▶ [Aim of the task]: What you return should be every line of the material, unchanged.

▶ [Records]:
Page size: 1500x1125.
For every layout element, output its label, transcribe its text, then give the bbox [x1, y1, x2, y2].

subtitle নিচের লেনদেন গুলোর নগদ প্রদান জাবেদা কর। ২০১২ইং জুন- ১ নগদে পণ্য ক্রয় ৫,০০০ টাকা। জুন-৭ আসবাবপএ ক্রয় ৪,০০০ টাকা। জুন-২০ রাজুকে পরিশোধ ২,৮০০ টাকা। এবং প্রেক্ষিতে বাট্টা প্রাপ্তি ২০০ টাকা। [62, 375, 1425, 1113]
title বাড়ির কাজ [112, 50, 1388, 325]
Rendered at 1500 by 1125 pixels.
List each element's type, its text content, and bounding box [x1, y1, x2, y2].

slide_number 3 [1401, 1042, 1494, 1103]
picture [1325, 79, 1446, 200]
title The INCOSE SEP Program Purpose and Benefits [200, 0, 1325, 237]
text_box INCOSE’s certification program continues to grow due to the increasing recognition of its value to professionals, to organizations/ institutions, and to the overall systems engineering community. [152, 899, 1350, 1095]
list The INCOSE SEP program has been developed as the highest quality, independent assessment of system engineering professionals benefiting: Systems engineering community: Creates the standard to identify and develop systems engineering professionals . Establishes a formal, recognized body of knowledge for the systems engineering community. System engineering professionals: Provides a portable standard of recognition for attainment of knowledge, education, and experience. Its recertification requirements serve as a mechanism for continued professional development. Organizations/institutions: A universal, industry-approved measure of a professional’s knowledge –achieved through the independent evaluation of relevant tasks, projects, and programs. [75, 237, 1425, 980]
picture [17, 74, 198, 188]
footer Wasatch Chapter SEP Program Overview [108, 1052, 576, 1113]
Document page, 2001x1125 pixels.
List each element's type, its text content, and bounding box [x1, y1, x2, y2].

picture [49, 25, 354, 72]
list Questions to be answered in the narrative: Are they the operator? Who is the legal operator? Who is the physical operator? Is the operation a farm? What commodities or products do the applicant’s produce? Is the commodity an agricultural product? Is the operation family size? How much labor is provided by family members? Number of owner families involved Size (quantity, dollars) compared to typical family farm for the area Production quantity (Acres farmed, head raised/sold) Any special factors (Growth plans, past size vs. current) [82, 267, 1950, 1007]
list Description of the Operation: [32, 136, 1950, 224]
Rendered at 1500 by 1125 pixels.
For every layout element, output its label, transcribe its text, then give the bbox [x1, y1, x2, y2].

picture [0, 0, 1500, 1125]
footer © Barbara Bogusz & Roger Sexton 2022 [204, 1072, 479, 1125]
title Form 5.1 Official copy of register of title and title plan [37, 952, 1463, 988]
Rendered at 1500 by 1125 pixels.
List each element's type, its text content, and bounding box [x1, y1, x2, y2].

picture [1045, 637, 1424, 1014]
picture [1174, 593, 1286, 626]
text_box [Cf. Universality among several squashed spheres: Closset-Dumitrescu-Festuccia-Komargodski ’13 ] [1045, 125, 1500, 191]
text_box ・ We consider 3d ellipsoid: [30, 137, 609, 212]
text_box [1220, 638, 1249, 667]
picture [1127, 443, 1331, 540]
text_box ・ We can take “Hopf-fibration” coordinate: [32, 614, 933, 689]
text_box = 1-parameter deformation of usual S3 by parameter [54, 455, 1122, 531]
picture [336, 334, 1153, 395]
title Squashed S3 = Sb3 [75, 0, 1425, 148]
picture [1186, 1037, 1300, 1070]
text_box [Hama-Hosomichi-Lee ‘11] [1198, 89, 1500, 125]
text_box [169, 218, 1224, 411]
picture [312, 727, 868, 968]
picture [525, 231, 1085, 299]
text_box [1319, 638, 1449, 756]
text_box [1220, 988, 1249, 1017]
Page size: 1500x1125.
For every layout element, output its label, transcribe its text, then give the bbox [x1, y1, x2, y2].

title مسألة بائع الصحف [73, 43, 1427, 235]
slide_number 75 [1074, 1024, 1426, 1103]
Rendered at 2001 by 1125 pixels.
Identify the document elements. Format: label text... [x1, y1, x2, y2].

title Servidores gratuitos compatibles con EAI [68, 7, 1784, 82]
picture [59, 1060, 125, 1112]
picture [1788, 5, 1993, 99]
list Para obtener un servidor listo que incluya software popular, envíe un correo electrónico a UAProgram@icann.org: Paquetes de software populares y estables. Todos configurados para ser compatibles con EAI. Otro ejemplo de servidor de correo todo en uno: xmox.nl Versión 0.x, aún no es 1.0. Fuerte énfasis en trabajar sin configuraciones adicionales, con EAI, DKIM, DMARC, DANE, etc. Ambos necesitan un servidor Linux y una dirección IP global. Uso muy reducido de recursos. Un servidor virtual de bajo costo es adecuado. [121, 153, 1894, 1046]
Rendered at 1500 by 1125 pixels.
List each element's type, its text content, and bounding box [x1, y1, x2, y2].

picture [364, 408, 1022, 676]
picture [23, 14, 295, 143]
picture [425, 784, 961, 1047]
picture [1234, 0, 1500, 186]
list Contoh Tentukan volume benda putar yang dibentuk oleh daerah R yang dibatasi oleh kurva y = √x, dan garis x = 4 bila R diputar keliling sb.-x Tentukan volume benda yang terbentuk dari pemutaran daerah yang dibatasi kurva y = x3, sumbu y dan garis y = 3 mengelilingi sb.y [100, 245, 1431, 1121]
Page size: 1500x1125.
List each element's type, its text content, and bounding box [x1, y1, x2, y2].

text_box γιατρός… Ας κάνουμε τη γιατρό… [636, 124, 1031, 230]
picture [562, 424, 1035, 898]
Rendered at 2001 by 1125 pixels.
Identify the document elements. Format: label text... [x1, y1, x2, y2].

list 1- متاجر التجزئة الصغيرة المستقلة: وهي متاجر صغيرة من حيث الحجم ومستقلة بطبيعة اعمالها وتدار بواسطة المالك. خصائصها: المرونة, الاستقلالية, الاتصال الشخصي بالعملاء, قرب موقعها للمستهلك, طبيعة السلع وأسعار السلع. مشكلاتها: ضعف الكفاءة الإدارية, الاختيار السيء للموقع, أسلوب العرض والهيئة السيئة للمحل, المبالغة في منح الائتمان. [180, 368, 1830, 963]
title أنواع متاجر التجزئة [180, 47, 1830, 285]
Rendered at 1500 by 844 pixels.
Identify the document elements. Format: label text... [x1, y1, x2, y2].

▶ [Solution for this task]:
Page size: 1500x1125.
For every layout element, output its label, transcribe its text, then give the bbox [x1, y1, x2, y2].

subtitle নিচের লেনদেন গুলোর নগদ প্রদান জাবেদা কর। ২০১২ইং জুন- ১ নগদে পণ্য ক্রয় ৫,০০০ টাকা। জুন-৭ আসবাবপএ ক্রয় ৪,০০০ টাকা। জুন-২০ রাজুকে পরিশোধ ২,৮০০ টাকা। এবং প্রেক্ষিতে বাট্টা প্রাপ্তি ২০০ টাকা। [62, 375, 1425, 1113]
title বাড়ির কাজ [112, 50, 1388, 325]
Rendered at 1500 by 1125 pixels.
List each element's type, its text content, and bounding box [x1, y1, x2, y2].

slide_number 3 [1401, 1042, 1494, 1103]
picture [1325, 79, 1446, 200]
title The INCOSE SEP Program Purpose and Benefits [200, 0, 1325, 237]
text_box INCOSE’s certification program continues to grow due to the increasing recognition of its value to professionals, to organizations/ institutions, and to the overall systems engineering community. [152, 899, 1350, 1095]
list The INCOSE SEP program has been developed as the highest quality, independent assessment of system engineering professionals benefiting: Systems engineering community: Creates the standard to identify and develop systems engineering professionals . Establishes a formal, recognized body of knowledge for the systems engineering community. System engineering professionals: Provides a portable standard of recognition for attainment of knowledge, education, and experience. Its recertification requirements serve as a mechanism for continued professional development. Organizations/institutions: A universal, industry-approved measure of a professional’s knowledge –achieved through the independent evaluation of relevant tasks, projects, and programs. [75, 237, 1425, 980]
picture [17, 74, 198, 188]
footer Wasatch Chapter SEP Program Overview [108, 1052, 576, 1113]
Document page, 2001x1125 pixels.
List each element's type, its text content, and bounding box [x1, y1, x2, y2].

picture [49, 25, 354, 72]
list Questions to be answered in the narrative: Are they the operator? Who is the legal operator? Who is the physical operator? Is the operation a farm? What commodities or products do the applicant’s produce? Is the commodity an agricultural product? Is the operation family size? How much labor is provided by family members? Number of owner families involved Size (quantity, dollars) compared to typical family farm for the area Production quantity (Acres farmed, head raised/sold) Any special factors (Growth plans, past size vs. current) [82, 267, 1950, 1007]
list Description of the Operation: [32, 136, 1950, 224]
Rendered at 1500 by 1125 pixels.
For every layout element, output its label, transcribe its text, then give the bbox [x1, y1, x2, y2].

picture [0, 0, 1500, 1125]
footer © Barbara Bogusz & Roger Sexton 2022 [204, 1072, 479, 1125]
title Form 5.1 Official copy of register of title and title plan [37, 952, 1463, 988]
Rendered at 1500 by 1125 pixels.
List each element's type, its text content, and bounding box [x1, y1, x2, y2].

picture [1045, 637, 1424, 1014]
picture [1174, 593, 1286, 626]
text_box [Cf. Universality among several squashed spheres: Closset-Dumitrescu-Festuccia-Komargodski ’13 ] [1045, 125, 1500, 191]
text_box ・ We consider 3d ellipsoid: [30, 137, 609, 212]
text_box [1220, 638, 1249, 667]
picture [1127, 443, 1331, 540]
text_box ・ We can take “Hopf-fibration” coordinate: [32, 614, 933, 689]
text_box = 1-parameter deformation of usual S3 by parameter [54, 455, 1122, 531]
picture [336, 334, 1153, 395]
title Squashed S3 = Sb3 [75, 0, 1425, 148]
picture [1186, 1037, 1300, 1070]
text_box [Hama-Hosomichi-Lee ‘11] [1198, 89, 1500, 125]
text_box [169, 218, 1224, 411]
picture [312, 727, 868, 968]
picture [525, 231, 1085, 299]
text_box [1319, 638, 1449, 756]
text_box [1220, 988, 1249, 1017]
Page size: 1500x1125.
For every layout element, output its label, transcribe its text, then give the bbox [x1, y1, x2, y2].

title مسألة بائع الصحف [73, 43, 1427, 235]
slide_number 75 [1074, 1024, 1426, 1103]
Rendered at 2001 by 1125 pixels.
Identify the document elements. Format: label text... [x1, y1, x2, y2].

title Servidores gratuitos compatibles con EAI [68, 7, 1784, 82]
picture [59, 1060, 125, 1112]
picture [1788, 5, 1993, 99]
list Para obtener un servidor listo que incluya software popular, envíe un correo electrónico a UAProgram@icann.org: Paquetes de software populares y estables. Todos configurados para ser compatibles con EAI. Otro ejemplo de servidor de correo todo en uno: xmox.nl Versión 0.x, aún no es 1.0. Fuerte énfasis en trabajar sin configuraciones adicionales, con EAI, DKIM, DMARC, DANE, etc. Ambos necesitan un servidor Linux y una dirección IP global. Uso muy reducido de recursos. Un servidor virtual de bajo costo es adecuado. [121, 153, 1894, 1046]
Rendered at 1500 by 1125 pixels.
List each element's type, its text content, and bounding box [x1, y1, x2, y2].

picture [364, 408, 1022, 676]
picture [23, 14, 295, 143]
picture [425, 784, 961, 1047]
picture [1234, 0, 1500, 186]
list Contoh Tentukan volume benda putar yang dibentuk oleh daerah R yang dibatasi oleh kurva y = √x, dan garis x = 4 bila R diputar keliling sb.-x Tentukan volume benda yang terbentuk dari pemutaran daerah yang dibatasi kurva y = x3, sumbu y dan garis y = 3 mengelilingi sb.y [100, 245, 1431, 1121]
Page size: 1500x1125.
List each element's type, its text content, and bounding box [x1, y1, x2, y2].

text_box γιατρός… Ας κάνουμε τη γιατρό… [636, 124, 1031, 230]
picture [562, 424, 1035, 898]
Rendered at 2001 by 1125 pixels.
Identify the document elements. Format: label text... [x1, y1, x2, y2].

list 1- متاجر التجزئة الصغيرة المستقلة: وهي متاجر صغيرة من حيث الحجم ومستقلة بطبيعة اعمالها وتدار بواسطة المالك. خصائصها: المرونة, الاستقلالية, الاتصال الشخصي بالعملاء, قرب موقعها للمستهلك, طبيعة السلع وأسعار السلع. مشكلاتها: ضعف الكفاءة الإدارية, الاختيار السيء للموقع, أسلوب العرض والهيئة السيئة للمحل, المبالغة في منح الائتمان. [180, 368, 1830, 963]
title أنواع متاجر التجزئة [180, 47, 1830, 285]
Rendered at 1500 by 844 pixels.
Identify the document elements. Format: label text... [x1, y1, x2, y2].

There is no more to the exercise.